I picked these up at a thrift store last week for $2.99. The Ferrari and the Jag have a little play wear. The Bugatti has a LOT. The Chevy is pristine and pretty nice aside from the oversize rockets on the hood..


----------



## vette-kid (May 2, 2020)

Lehigh74 said:


> I picked these up at a thrift store last week for $2.99. The Ferrari and the Jag have a little play wear. The Bugatti has a LOT. The Chevy is pristine and pretty nice aside from the oversize rockets on the hood..
> 
> View attachment 546056


Holy crap, I need to start checking the thrift store! 

Sent from my Moto Z (2) using Tapatalk


----------



## KG Bird (Jun 17, 2018)

New additions arrived yesterday, 3 motorcycles, a 1964 Dodge A-100 van and a 1960 Ford F500 delivery truck in Iron City Beer livery.


----------



## KG Bird (Jun 17, 2018)

What this exercise asks
(1) In the forum thread about model car finds, what livery does the 1960 Ford F500 delivery truck carry?
(2) Duplicate the passage of the forum thread about model car finds starting at "## vette-kid (May" and ending at "the thrift store!".
(3) Go on with the forum thread about model car finds from the point where it stops.
The lines that follow the thread are not needed for any of this work.

Extracted data
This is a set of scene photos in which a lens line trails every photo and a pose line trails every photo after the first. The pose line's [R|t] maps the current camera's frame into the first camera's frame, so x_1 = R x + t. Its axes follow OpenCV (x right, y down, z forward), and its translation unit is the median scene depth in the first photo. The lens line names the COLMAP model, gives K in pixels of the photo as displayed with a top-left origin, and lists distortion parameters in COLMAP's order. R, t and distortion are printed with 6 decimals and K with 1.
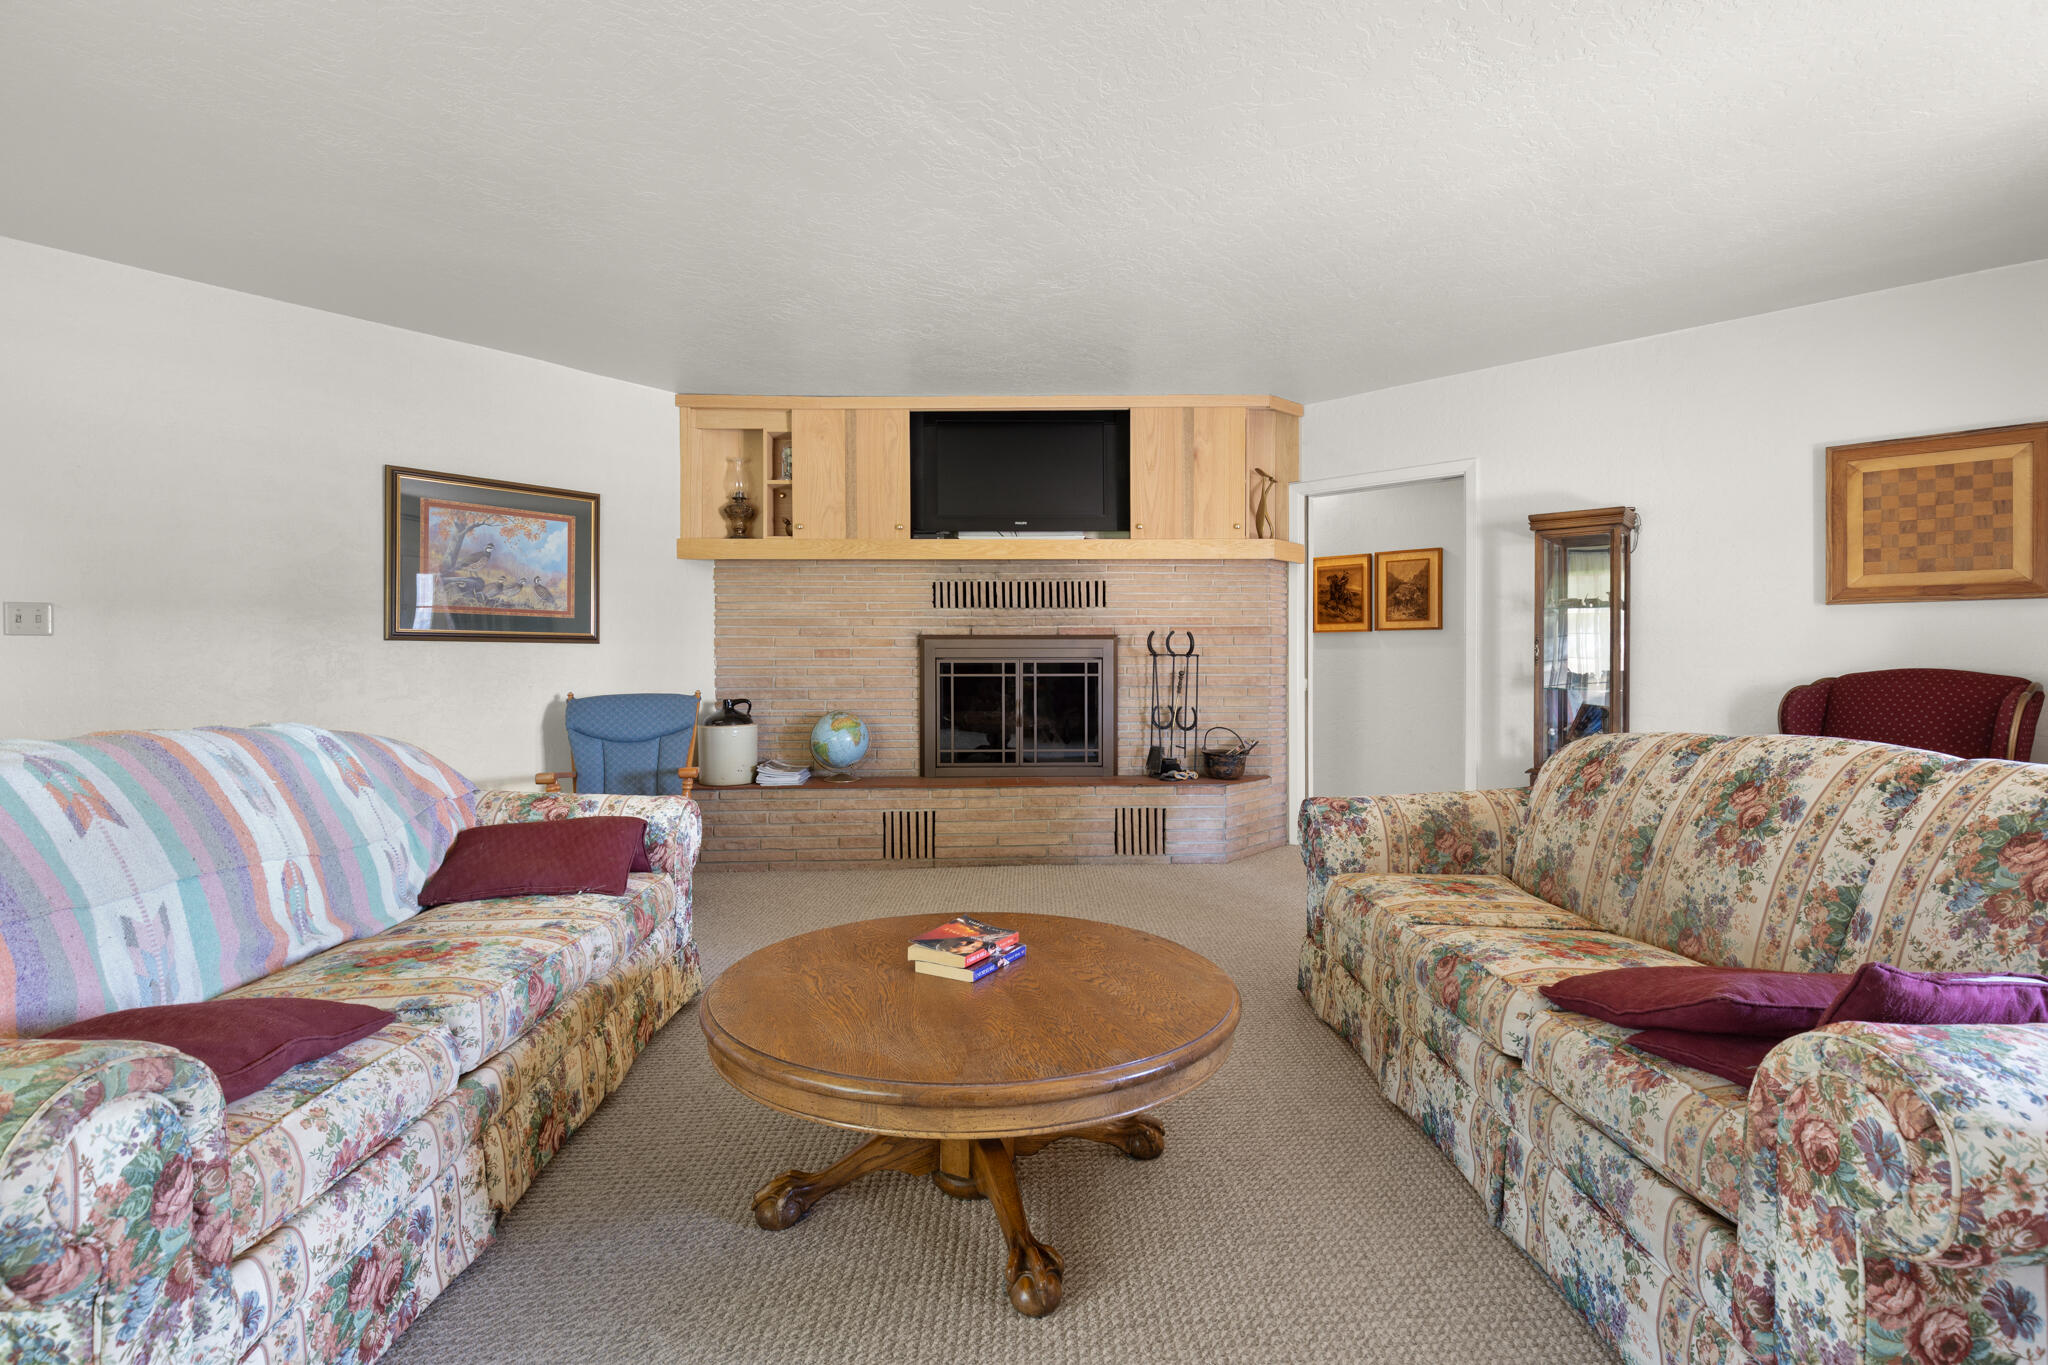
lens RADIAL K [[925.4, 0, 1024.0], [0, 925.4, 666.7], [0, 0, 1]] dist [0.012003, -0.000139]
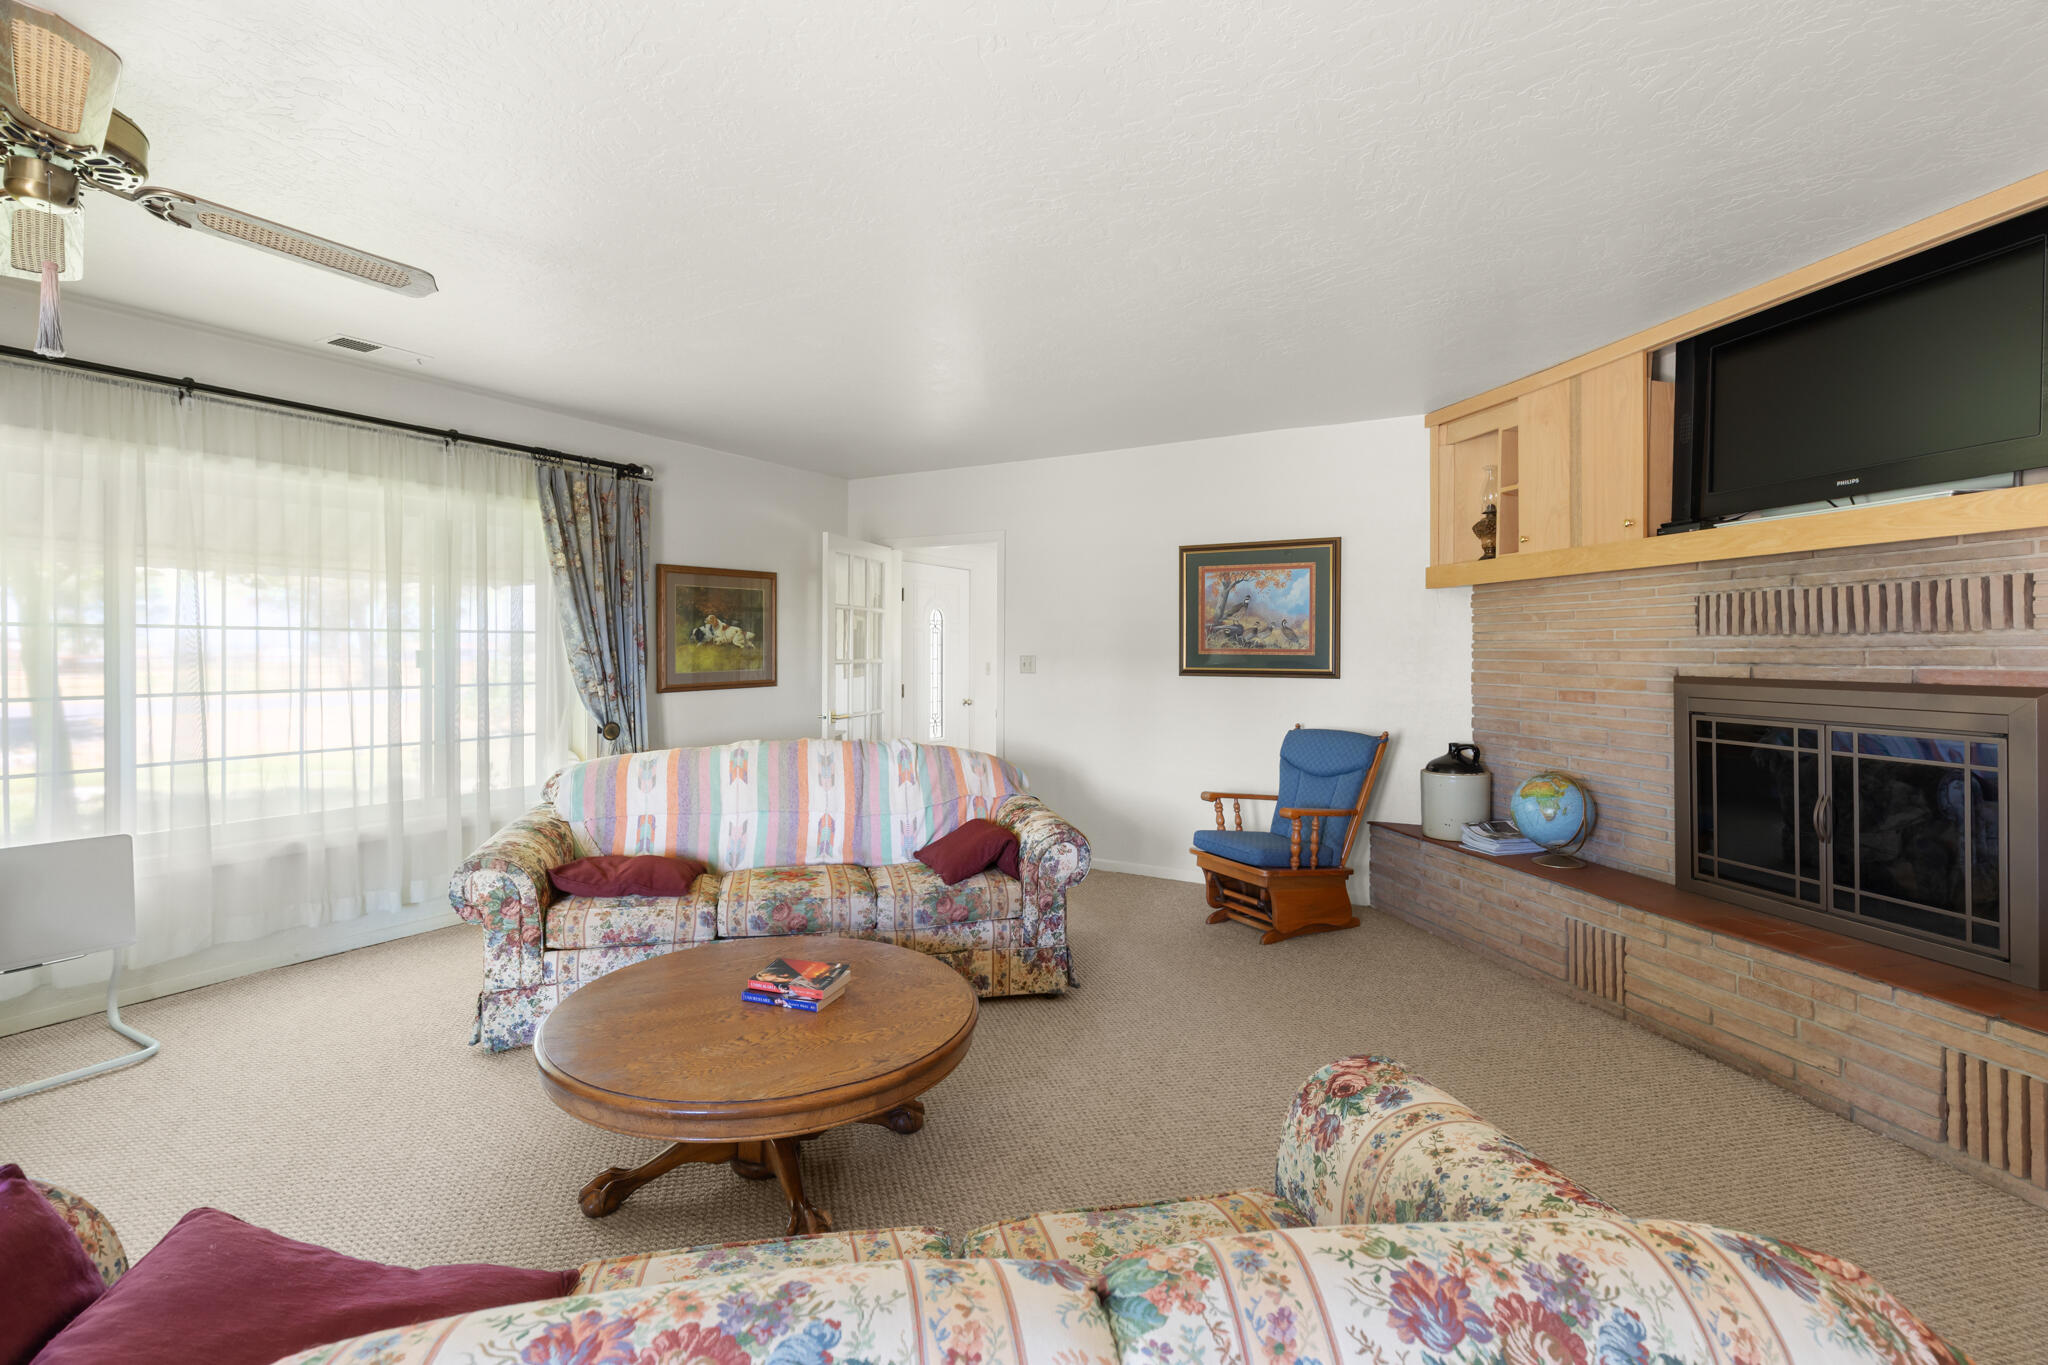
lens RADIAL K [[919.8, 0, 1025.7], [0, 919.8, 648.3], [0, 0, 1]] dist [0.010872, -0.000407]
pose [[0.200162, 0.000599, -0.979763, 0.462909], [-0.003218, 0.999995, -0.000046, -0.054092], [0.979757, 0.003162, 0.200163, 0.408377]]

* * *

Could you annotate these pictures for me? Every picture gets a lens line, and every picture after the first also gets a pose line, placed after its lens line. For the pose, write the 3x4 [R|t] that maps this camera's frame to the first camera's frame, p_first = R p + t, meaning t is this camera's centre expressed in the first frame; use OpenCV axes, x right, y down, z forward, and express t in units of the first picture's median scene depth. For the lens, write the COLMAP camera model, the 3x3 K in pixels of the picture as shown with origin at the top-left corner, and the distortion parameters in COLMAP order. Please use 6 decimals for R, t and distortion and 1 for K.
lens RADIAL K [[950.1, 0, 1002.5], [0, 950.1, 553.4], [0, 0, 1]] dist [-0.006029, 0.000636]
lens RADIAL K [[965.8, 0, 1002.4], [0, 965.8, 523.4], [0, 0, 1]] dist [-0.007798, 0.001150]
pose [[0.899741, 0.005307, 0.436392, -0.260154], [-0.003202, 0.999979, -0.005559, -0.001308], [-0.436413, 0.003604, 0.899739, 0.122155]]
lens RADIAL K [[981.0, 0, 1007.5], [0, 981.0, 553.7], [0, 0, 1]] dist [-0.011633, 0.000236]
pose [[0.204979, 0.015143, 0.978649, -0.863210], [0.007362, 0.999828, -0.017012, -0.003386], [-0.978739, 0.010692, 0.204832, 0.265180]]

Numbered answers
(1) Iron City Beer livery.

(2)
## vette-kid (May 2, 2020)

Lehigh74 said:


> I picked these up at a thrift store last week for $2.99. The Ferrari and the Jag have a little play wear. The Bugatti has a LOT. The Chevy is pristine and pretty nice aside from the oversize rockets on the hood..
> 
> View attachment 546056


Holy crap, I need to start checking the thrift store!

(3)
1957 Plymouth Suburban


----------



## Stumpy (Mar 19, 2013)

An uncle had one of those circa late 70's. Wasn't much to look at until you raised the hood. It was a real sleeper. Us kids called it the "lead sled".


----------



## vette-kid (May 2, 2020)

KG Bird said:


> 1957 Plymouth Suburban
> 
> View attachment 548335


Love it!

Sent from my Moto Z (2) using Tapatalk


----------



## KG Bird (Jun 17, 2018)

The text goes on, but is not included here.